The African National Congress has been stung by the public naming of six of its senior members, including three cabinet ministers, as former secret agents of South Africa's discredited white minority government. The putative former spies serving in President Mandela's cabinet are the Defence Minister, Mr Joe Modise; the Energy and Mineral Affairs Minister, Mr Penuell Maduna; and the Public Enterprise Minister, Ms Stella Sigcau.
The three remaining alleged former spies - named in parliament with their cabinet colleagues by Ms Patricia de Lisle of the PanAfricanist Congress (PAC) - are the Deputy Environment Minister, Mr Peter Mokaba, and two provincial premiers, Mr Mathews Phosa, of Mpumalanga, and Mr Makhenkesi Stofile, of the Eastern Cape.
The identification of the reputed spies is a sequel to what Ms De Lisle describes as "weeks of hell" for the PAC, during which its leader, Bishop Stanley Mogoba, was labelled a security risk by unidentified ANC members and "by implication a spy".
The whispering campaign against Dr Mogoba, immediate past president of the Methodist Church, comes in the wake of an apparent attempt by Mr Mandela to prevent him from serving on the parliamentary intelligence committee - on the grounds that the PAC might be embarrassed by the obligatory security check which all members of the intelligence committee undergo.
The PAC believes Mr Mandela's intervention carries an implied message that Dr Mogoba's past contains a dark secret that would embarrass him and the movement he left the church to lead last December.
To defuse speculation, the PAC has put on record that Dr Mogoba confirmed in the 1988 trial of a former PAC guerrilla commander, Mr Enoch Zulu, that he had given Mr Zulu food and shelter.
But Ms De Lisle emphasises that Dr Mogoba did so only after he had been given the go-ahead by the PAC leadership and after Mr Zulu had himself told the police he had sought refuge at Dr Mogoba's house on his return to South Africa. "The PAC leadership saw no reason why Dr Mogoba should go to jail for telling the truth," she said.
The ANC has counter-attacked, accusing Ms De Lisle of abusing parliamentary privilege to "cast doubts on the integrity of pre-eminent citizens and public representatives."
It has requested parliament to form a special committee to investigate Ms De Lisle's accusations.

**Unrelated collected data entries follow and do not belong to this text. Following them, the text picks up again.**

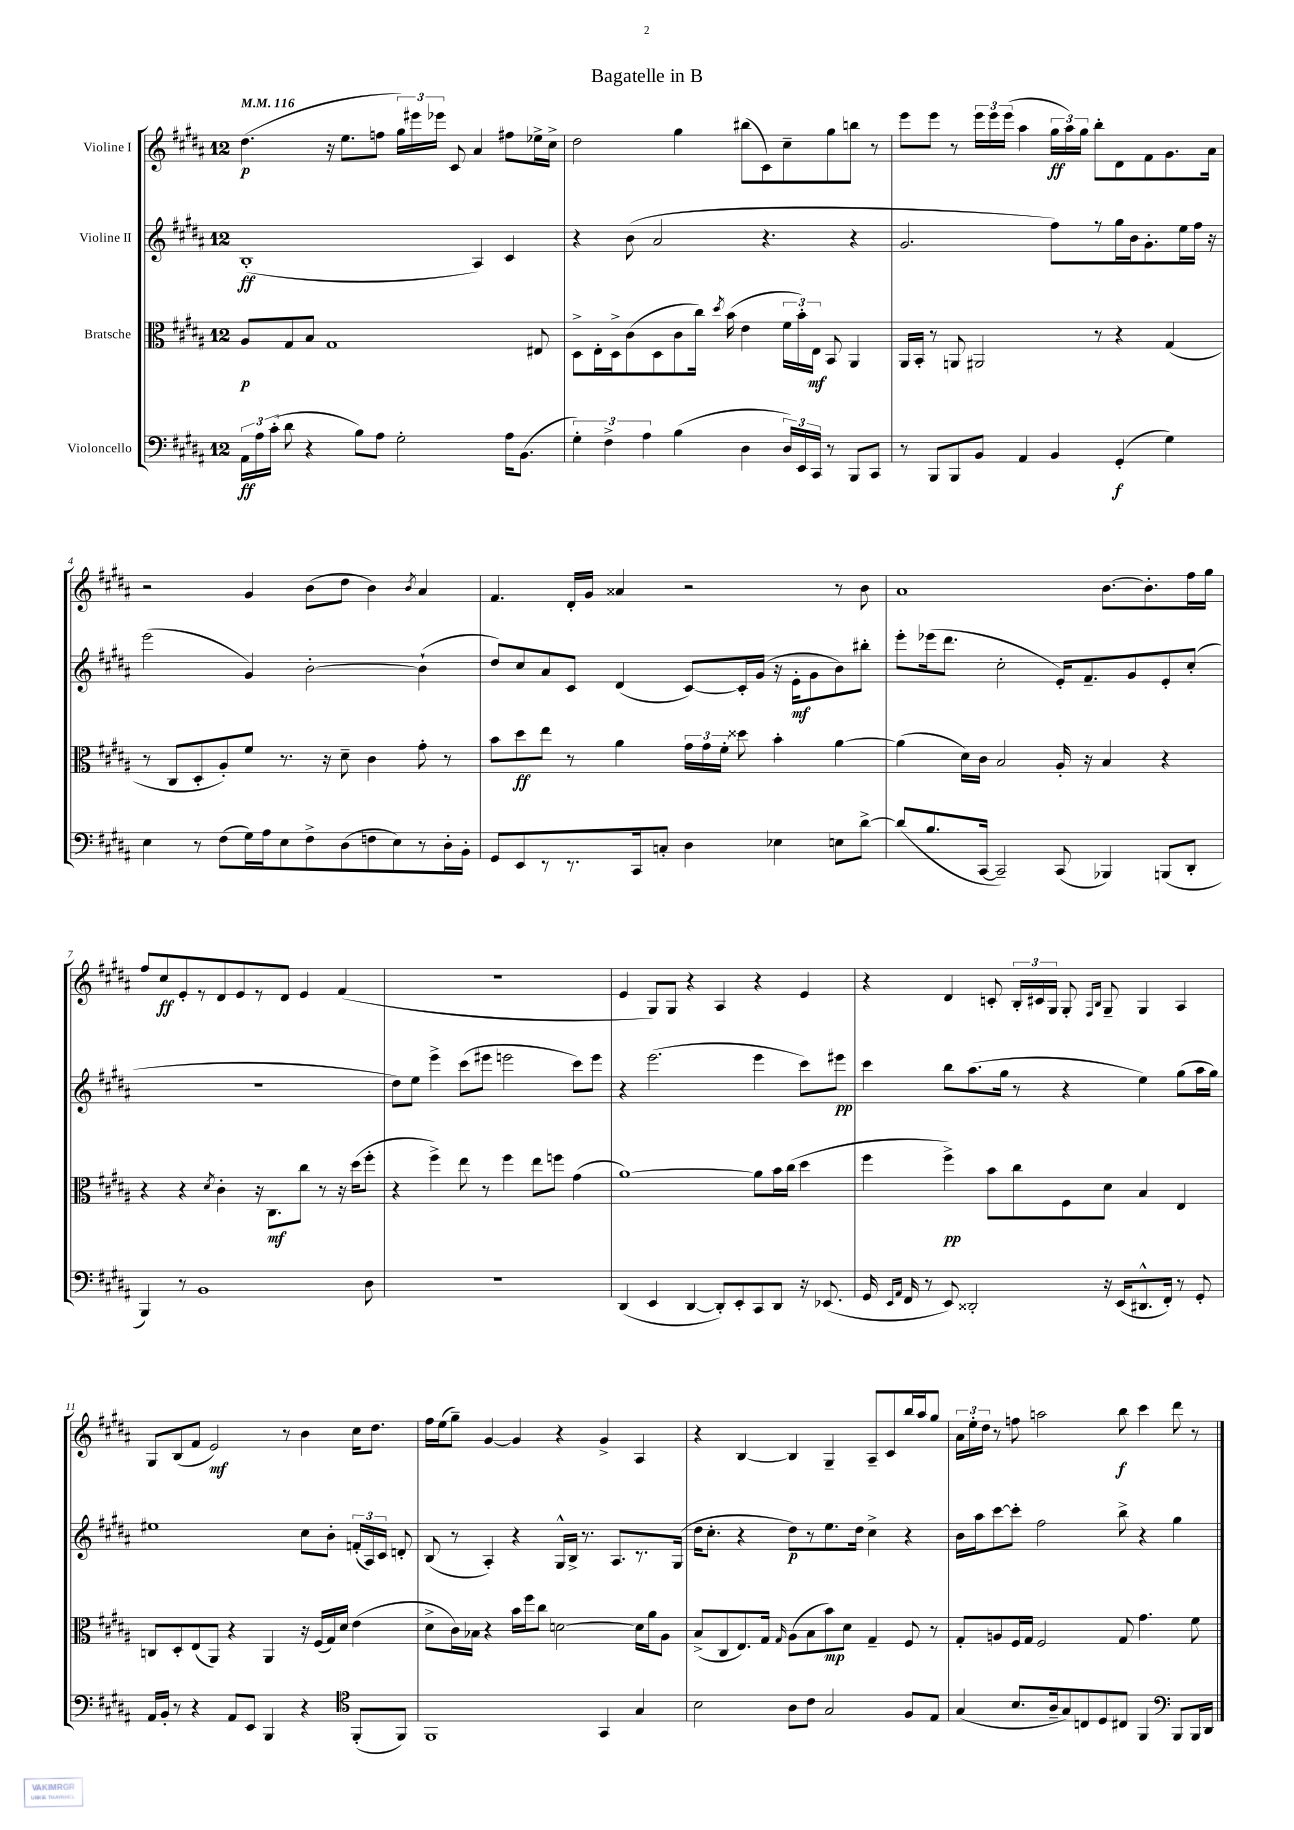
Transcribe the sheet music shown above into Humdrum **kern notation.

**kern	**kern	**kern	**kern
*staff4	*staff3	*staff2	*staff1
*clefF4	*clefC3	*clefG2	*clefG2
*k[f#c#g#d#a#]	*k[f#c#g#d#a#]	*k[f#c#g#d#a#]	*k[f#c#g#d#a#]
*M12/8	*M12/8	*M12/8	*M12/8
*MM116	*MM116	*MM116	*MM116
24AA#	8A#	(1B'	(4.dd#
24A#	.	.	.
(24c#'	.	.	.
8d#	8G#	.	.
4r	8B	.	.
.	1G#	.	16r
.	.	.	8.ee
8B)	.	.	.
8A#	.	.	8ff
2G#'	.	.	24gg#)
.	.	.	24eee#
.	.	.	24eee-
.	.	.	8c#
.	.	4A#)	4a#
16A#	.	4c#	8ff#
(8.BB	.	.	.
.	8E#	.	16ee-^
.	.	.	16cc#^
=	=	=	=
6G#')	8D#^	4r	2dd#
.	16E'	.	.
6F#^	.	.	.
.	16D#^	.	.
.	(8c#	(8b	.
6A#	.	.	.
.	8D#	2a#	.
(4B	8c#	.	4gg#
.	16cc#)	.	.
.	8qdd#	.	.
.	(16b	.	.
4D#	4e	.	(8bb#
.	.	4.r	8c#)
24D#)	24f#	.	8cc#~
24EE	24b')	.	.
24CC#	24E	.	.
8r	8BB	.	8gg#
8BBB	4AA#	4r	8bb
8CC#	.	.	8r
=	=	=	=
8r	16AA#	2.g#	8eee
.	16BB'	.	.
8BBB	8r	.	8eee
8BBB	8AA	.	8r
8BB	2AA#	.	24eee
.	.	.	24eee
.	.	.	(24eee
4AA#	.	.	4aa#
4BB	.	8ff#)	24gg#
.	.	.	24aa#)
.	.	.	24gg#
.	8r	8r	8bb'
(4GG#'	4r	16gg#	8d#
.	.	16b	.
.	.	8.g#'	8f#
4G#)	(4G#	.	8.g#
.	.	16ee	.
.	.	16ff#	.
.	.	16r	16a#
=	=	=	=
4E	8r	(2eee	2r
.	8C#	.	.
8r	8D#'	.	.
(8F#	8A#')	.	.
16G#)	8f#	4g#)	4g#
16A#	.	.	.
8E	8.r	.	.
8F#^	.	[2b'	(8b
.	16r	.	.
(8D#	8d#~	.	8dd#
8F	4c#	.	4b)
8E)	.	.	.
.	.	.	8qb
8r	8g#'	(4b`]	4a#
16D#'	8r	.	.
16BB'	.	.	.
=	=	=	=
8GG#	8b	8dd#)	4.f#
8EE	8dd#	8cc#	.
8r	8ee	8a#	.
8.r	8r	8c#	16d#'
.	.	.	16g#
.	4a#	(4d#	4a##
16CC#	.	.	.
8C'	.	.	.
4D#	24g#	[8c#)	2r
.	24g#	.	.
.	24f#'	.	.
.	8dd##	16c#']	.
.	.	(16g#	.
4E-	4b'	16r	.
.	.	16e'	.
.	.	8g#	.
8E	[4a#	8b)	8r
[8d#^	.	8bb#'	8b
=	=	=	=
(8d#]	(4a#]	8eee'	1a#
8.B	.	(16eee-	.
.	.	8.ddd#	.
.	16d#)	.	.
[16CC#	16c#	.	.
2CC#~])	2B	2cc#'	.
(8CC#	16A#'	16e')	.
.	16r	8.f#~	.
4BBB-)	4B	.	[8.b
.	.	8g#	.
.	.	.	8.b']
(8BBB	4r	8e'	.
8DD#'	.	(8cc#'	16ff#
.	.	.	16gg#
=	=	=	=
4BBB)	4r	1.r	8ff#
.	.	.	8cc#
8r	4r	.	8e'
1BB	.	.	8r
.	8qd#	.	.
.	4c#'	.	8d#
.	.	.	8e
.	16r	.	8r
.	8.C#	.	.
.	.	.	8d#
.	8cc#	.	4e
.	8r	.	.
.	16r	.	(4f#
.	(16dd#	.	.
8D#	8ff#'	.	.
=	=	=	=
1.r	4r	8dd#)	1.r
.	.	8ee	.
.	4ff#^)	4eee^	.
.	8ee	(8ccc#	.
.	8r	8eee#	.
.	4ff#	2eee	.
.	8ee	.	.
.	8ff	.	.
.	(4g#	8ccc#)	.
.	.	8eee	.
=	=	=	=
(4DD#	[1a#)	4r	4e
4EE	.	(2.eee	8G#)
.	.	.	8G#
[4DD#	.	.	4r
8DD#'])	.	.	4A#
8EE'	.	.	.
8CC#	8a#]	4eee	4r
8DD#	16b	.	.
.	(16cc#	.	.
16r	4dd#	8ccc#)	4e
(8.EE-	.	.	.
.	.	8eee#	.
=	=	=	=
16GG#	4ff#	4ccc#	4r
16qqEE	.	.	.
16qqAA#	.	.	.
16FF#	.	.	.
8r	.	.	.
8EE)	4ff#^)	8bb	4d#
2DD##'	.	(8.aa#	.
.	8b	.	8c'
.	.	16gg#	.
.	8cc#	8r	24B'
.	.	.	24c#
.	.	.	24G#
.	8F#	4r	8G#'
.	.	.	16qqF#
.	.	.	16qqB
16r	8d#	.	8G#~
(16EE	.	.	.
8.DD#^^	4B	4ee)	4G#
16FF#')	.	.	.
8r	4E	(8gg#	4A#
8GG#'	.	16aa#	.
.	.	16gg#)	.
=	=	=	=
16AA#	8C	1ee#	8G#
16BB'	.	.	.
8r	8D#'	.	(8B
4r	(8E	.	8f#
.	8AA#)	.	2e)
8AA#	4r	.	.
8EE	.	.	.
4BBB	4AA#	.	.
.	.	.	8r
4r	16r	8cc#	4b
.	(16F#	.	.
.	16G#)	8b'	.
.	16d#	.	.
*clefC4	*	*	*
(8FF#'	(4e	(24f'	16cc#
.	.	24A#)	.
.	.	.	8.dd#
.	.	24c#	.
8FF#)	.	8d'	.
=	=	=	=
1FF#	8d#^	(8B	16ff#
.	.	.	(16ee
.	16c#)	8r	8gg#~)
.	16B-	.	.
.	4r	4A#')	[4g#
.	16b	4r	4g#]
.	16ff#	.	.
.	8cc#	.	.
.	[2d	16G#^^	4r
.	.	16B^	.
.	.	8.r	.
4GG#	.	.	4g#^
.	.	8.A#	.
4G#	16d]	8.r	4A#
.	16a#	.	.
.	8A#	.	.
.	.	(16G#	.
=	=	=	=
2B	(8B^	16dd#	4r
.	.	8.cc#'	.
.	8C#	.	.
.	8.E)	4r	[4B
.	16G#	.	.
.	16qqG#	.	.
8A#	(8A#	8dd#)	4B]
8c#	8B	8r	.
2G#	8b)	8.ee	4G#~
.	8d#	.	.
.	.	16dd#	.
.	4G#~	4cc#^	8A#~
.	.	.	8c#
8F#	8F#	4r	16bb
.	.	.	16aa#
8E	8r	.	8gg#
=	=	=	=
(4G#	8G#'	16b	24a#
.	.	.	24ee'
.	.	16aa#	.
.	.	.	24dd#
.	8A	[8ccc#	8r
8.B	16F#	8ccc#']	8ff
.	16G#	.	.
.	2F#	2ff#	2aa
16A#~	.	.	.
8G#)	.	.	.
8C	.	.	.
8D#	.	.	.
8C#	8G#	8bb^	8bb
4FF#	4.g#	4r	4ccc#
*clefF4	*	*	*
8BBB	.	4gg#	8ddd#
16BBB	8f#	.	8r
16DD#	.	.	.
==	==	==	==
*-	*-	*-	*-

Ms De Lisle refuses to comment publicly on the source of her information, but stressed she is quite willing to appear before the parliamentary committee.
Allegations that the upper echelons of the ANC contain people who secretly worked for the apartheid government are a recurring theme in post-apartheid South Africa. The former head of the National Intelligence Service, Mr Mike Louw, is on record confirming that he gave Mr Mandela the names of ANC members who were informers when the ANC leader became President.